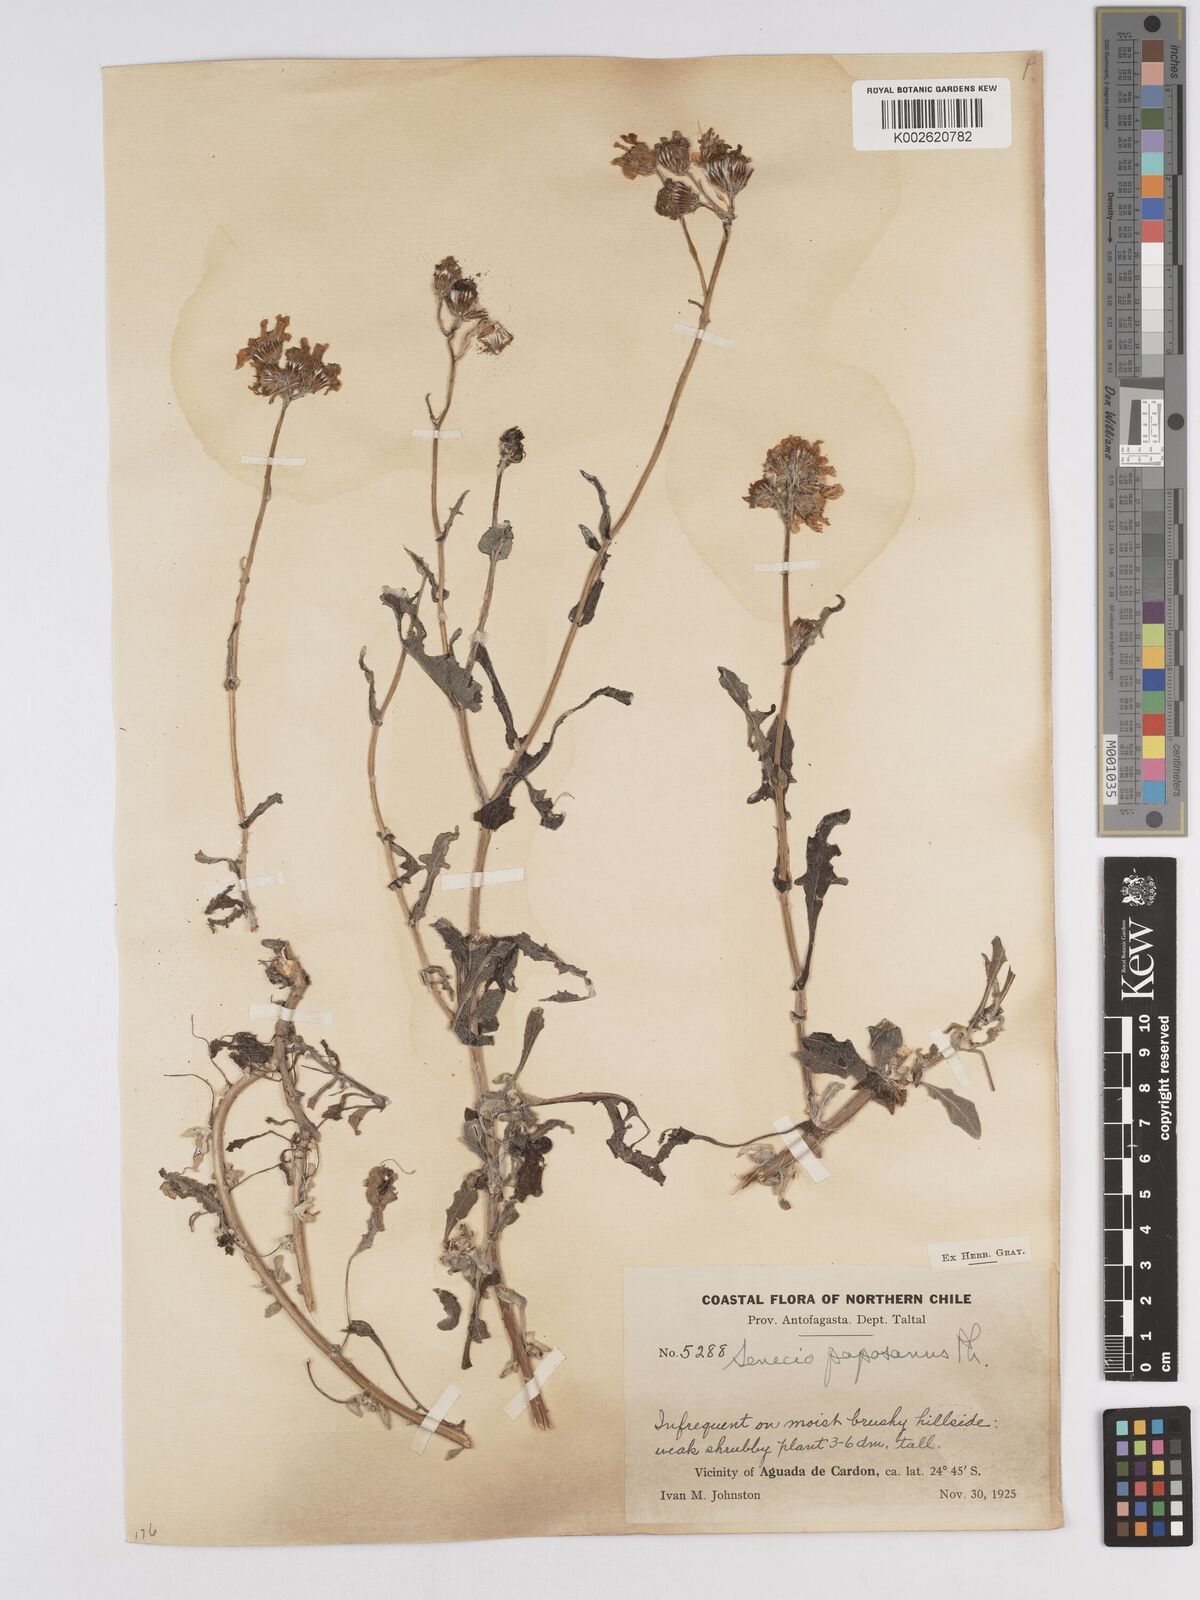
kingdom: Plantae
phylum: Tracheophyta
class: Magnoliopsida
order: Asterales
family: Asteraceae
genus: Senecio
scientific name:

# # # #

Aim:
Recast the part of the data that opens with the line containing "phylum: Tracheophyta" and runs through the end as a Markdown table with two columns, Row and Line, numbering each line and leaving out any blank lines.

Answer for the task:
| Row | Line |
|---|---|
| 1 | phylum: Tracheophyta |
| 2 | class: Magnoliopsida |
| 3 | order: Asterales |
| 4 | family: Asteraceae |
| 5 | genus: Senecio |
| 6 | scientific name: |